I don’t know what I’m doing and he knows it and shifts me out of his lap.
“Just a kid,” he says.
“I am not,” I nearly shout. But I’m tired of saying it, tired of waiting till some magic day when he’ll take me seriously.
He sucks in air, ready to deliver one of his speeches as if loving me is beside the point.
“Don’t,” I tell him, and turn toward the wall.
* * *
I wake before Nat and find the doctor making tea at the stove, Cam seated at the table, Lilac’s brain like a centerpiece.
“Is she—okay?” I ask.
Cam runs fingers along her scalp. “It’s gone. Every memory she made in that body, the last four years, me.” Her voice is oddly even. Has she slept? “And Diana doesn’t have any contacts at Metis anymore. I don’t know how to get her a body.”
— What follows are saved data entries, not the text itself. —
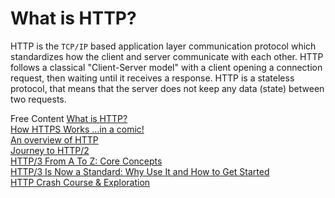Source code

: # What is HTTP?

HTTP is the `TCP/IP` based application layer communication protocol which standardizes how the client and server communicate with each other. HTTP follows a classical "Client-Server model" with a client opening a connection request, then waiting until it receives a response. HTTP is a stateless protocol, that means that the server does not keep any data (state) between two requests.

<ResourceGroupTitle>Free Content</ResourceGroupTitle>
[What is HTTP?](https://www.cloudflare.com/en-gb/learning/ddos/glossary/hypertext-transfer-protocol-http/)  
[How HTTPS Works ...in a comic!](https://howhttps.works)  
[An overview of HTTP](https://developer.mozilla.org/en-US/docs/Web/HTTP/Overview)  
[Journey to HTTP/2](https://kamranahmed.info/blog/2016/08/13/http-in-depth)  
[HTTP/3 From A To Z: Core Concepts](https://www.smashingmagazine.com/2021/08/http3-core-concepts-part1/)  
[HTTP/3 Is Now a Standard: Why Use It and How to Get Started](https://thenewstack.io/http-3-is-now-a-standard-why-use-it-and-how-to-get-started/)  
[HTTP Crash Course & Exploration](https://www.youtube.com/watch?v=iYM2zFP3Zn0)  
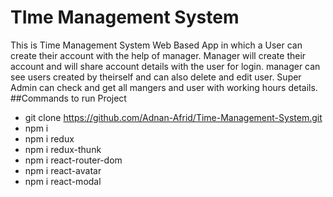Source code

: # TIme Management System 
This is Time Management System Web Based App in which a User can create their account with the help of manager. Manager will create their account and will share account details with the user for login. manager can see users created by theirself and can also delete and edit user. Super Admin can check and get all mangers and user with working hours details.
##Commands to run Project
* git clone https://github.com/Adnan-Afrid/Time-Management-System.git
* npm i 
* npm i redux
* npm i redux-thunk
* npm i react-router-dom
* npm i react-avatar
* npm i react-modal
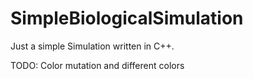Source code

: # SimpleBiologicalSimulation
Just a simple Simulation written in C++.

TODO:
Color mutation and different colors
I blow on my tea, watch the steam spread and disappear. “We could steal one from the back of a van.”
“Oh, Gabe.” The doctor swats my hand with her cloth napkin. “It’s not as easy as that anymore.”
Jakob wanders into the kitchen and drops into the conversation as if he’s been listening. “I know a place where we can get one. In LA, San Fernando Valley, to be exact. You could come along,” he says to Cam.
“What’s in LA?” the doctor asks him.
“Greta,” he says, “my life.” He catches me watching him and smiles a crooked smile. “It’s not really safe out there for me on my own. I could use a human companion.”